The sample rate of audio and video are two different things.
Video's Frames Per Second (fps)
In video, a frame (sample) rate of 24fps is required to prevent flickering. The common frame rates (25 and 30) has to do with the fact that early televisions used the mains frequency for the purpose of syncing (50Hz in the UK, 60HZ in the States). The primary reason for higher frame rates is the reduction of motion blur. To my knowledge, latest research suggests that somewhere between 90Hz-112Hz the effect is no longer recognisable.
Audio's Sample Rate
The sample rate of digital audio relates to the highest frequency captured/reproduced. As the Nyquist Theory states:
A signal can be perfectly captured and reconstructed, so long the signal is band limited and sampled at equal intervals at a frequency at least twice the highest frequency present.
Thus, a 44,100Hz sample rate can accommodate a signal with frequencies up to 22,050Hz. A 40000Hz sample rate can accommodate a signal with frequencies up to 20,000Hz
Following a debate, the 44,100 Hz figure was chosen as the best compromise between various requirements, including those of the various television standards at the time. This sample rate was subsequently used with audio CDs.
However, analogue-to-digital conversion (ADC) technology in the 1980s still exhibited distortion at levels that could be reduced using higher sample rates. Thus, when the DVD standard was established, the sample rate of 48,000 was chosen; representing a higher-fidelity audio.
The limitations in technology at the time are no longer part of modern ADC, where nearly all converters use 1-bit oversampling.
Human Hearing Range
The audible human hearing range is quoted as 20Hz - 20,000Hz (20kHz). Not a single empirical experiment in history has shown that any human being is capable of hearing frequencies above 20kHz. This is attributed to the density of the high-frequency 'hair' cells in our ears and the maximum rate at which they fire.

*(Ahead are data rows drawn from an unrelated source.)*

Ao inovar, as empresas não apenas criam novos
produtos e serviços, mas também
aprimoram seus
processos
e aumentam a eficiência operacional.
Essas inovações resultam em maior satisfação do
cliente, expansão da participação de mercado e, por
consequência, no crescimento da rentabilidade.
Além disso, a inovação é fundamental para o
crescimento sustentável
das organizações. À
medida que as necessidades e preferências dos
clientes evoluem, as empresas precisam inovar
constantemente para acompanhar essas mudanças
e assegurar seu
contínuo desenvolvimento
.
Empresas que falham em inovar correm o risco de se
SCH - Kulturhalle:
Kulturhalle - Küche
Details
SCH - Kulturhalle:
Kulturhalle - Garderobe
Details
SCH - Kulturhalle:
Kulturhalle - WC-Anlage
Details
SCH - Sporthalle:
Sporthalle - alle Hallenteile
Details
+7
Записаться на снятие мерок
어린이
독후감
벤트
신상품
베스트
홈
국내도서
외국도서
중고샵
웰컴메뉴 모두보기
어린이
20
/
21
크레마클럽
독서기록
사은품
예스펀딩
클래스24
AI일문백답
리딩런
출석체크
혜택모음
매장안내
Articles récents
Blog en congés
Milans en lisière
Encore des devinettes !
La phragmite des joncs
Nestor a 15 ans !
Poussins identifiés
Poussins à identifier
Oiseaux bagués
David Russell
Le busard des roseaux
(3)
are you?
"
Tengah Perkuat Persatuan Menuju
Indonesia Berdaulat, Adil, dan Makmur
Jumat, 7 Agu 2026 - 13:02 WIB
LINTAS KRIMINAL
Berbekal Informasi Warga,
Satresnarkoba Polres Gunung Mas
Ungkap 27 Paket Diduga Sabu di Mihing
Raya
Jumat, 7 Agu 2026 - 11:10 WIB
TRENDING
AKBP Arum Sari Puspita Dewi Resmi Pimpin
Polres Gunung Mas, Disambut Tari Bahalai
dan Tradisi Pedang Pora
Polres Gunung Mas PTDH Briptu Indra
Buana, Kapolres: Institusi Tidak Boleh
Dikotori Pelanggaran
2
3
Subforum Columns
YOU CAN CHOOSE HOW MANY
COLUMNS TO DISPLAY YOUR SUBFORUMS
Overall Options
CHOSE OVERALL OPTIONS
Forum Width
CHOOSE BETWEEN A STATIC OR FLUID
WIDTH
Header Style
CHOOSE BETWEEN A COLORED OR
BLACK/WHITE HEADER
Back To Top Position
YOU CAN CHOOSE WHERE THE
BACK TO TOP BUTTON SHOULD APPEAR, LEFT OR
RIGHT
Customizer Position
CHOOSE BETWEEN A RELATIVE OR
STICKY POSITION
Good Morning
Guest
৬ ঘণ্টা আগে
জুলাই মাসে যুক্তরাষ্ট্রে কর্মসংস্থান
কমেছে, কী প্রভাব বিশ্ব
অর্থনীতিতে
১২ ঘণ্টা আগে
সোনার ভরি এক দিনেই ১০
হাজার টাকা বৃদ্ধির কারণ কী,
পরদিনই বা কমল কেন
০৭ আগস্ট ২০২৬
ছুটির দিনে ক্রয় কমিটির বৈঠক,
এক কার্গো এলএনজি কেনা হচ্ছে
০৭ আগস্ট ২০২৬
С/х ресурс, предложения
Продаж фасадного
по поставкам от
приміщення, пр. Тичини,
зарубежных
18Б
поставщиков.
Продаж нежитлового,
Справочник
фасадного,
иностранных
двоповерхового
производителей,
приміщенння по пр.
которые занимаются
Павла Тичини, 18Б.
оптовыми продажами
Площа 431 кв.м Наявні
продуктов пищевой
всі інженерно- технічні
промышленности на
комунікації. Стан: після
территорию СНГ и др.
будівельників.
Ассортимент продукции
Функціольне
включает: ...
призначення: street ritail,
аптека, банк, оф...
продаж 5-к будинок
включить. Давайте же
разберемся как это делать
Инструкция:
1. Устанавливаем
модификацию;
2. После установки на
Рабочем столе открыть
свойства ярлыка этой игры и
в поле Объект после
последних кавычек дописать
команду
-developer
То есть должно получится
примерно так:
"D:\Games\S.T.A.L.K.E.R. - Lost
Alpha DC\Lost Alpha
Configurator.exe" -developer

It is also worth noting that about more than half the population above the age of 45 is incapable of hearing frequencies above 16kHz.
Inaudible Frequencies can Yield Audible Ones
However, any signal being converted from digital to analogue must pass through a non-linear system before it reaches our ears. The obvious example of such system is the speaker cone. When audio passes through a non-linear system, distortion is created in the form of additional frequencies. Under such conditions, frequencies above 20kHz can actually result in distortion below 20kHz. However, unless the non-linear system is fundamentally faulty, for programme material (normal typical everyday sounds - not a loud sin wave of 30kHz) the distortion created is inaudible.
The same principle applies when digital audio is processed in a non-linear fashion within a digital system. Distortion content above 20kHz will be generated, and depending on the sample rate, it may alias back to the audible range.
The last two paragraphs explain why it is sometimes justified to use sample rates higher than 44,100.
ADC Frequency Headroom
To answer your question directly, the required limit of sampling rate (while only accounting for human hearing) is 40,000Hz.
However, before sampling, convertors need to filter audio content above 20,000Hz. Since the effect of all filters is gradual (they cannot simply remove everything above a particular frequency, they only attenuate it gradually), convertors need some headroom to sufficiently remove content above 20,000Hz. Thus, a sample rate higher than 40,000Hz is always required.
While 40,000Hz represents the theoretical max sample rate required with humans, ADC technology still requires some headroom above this figure.
With modern ADC technology, 44100Hz is perfectly capable of capturing material up to 20,000 Hz.
From a game development point of view, you should not worry about this aspect.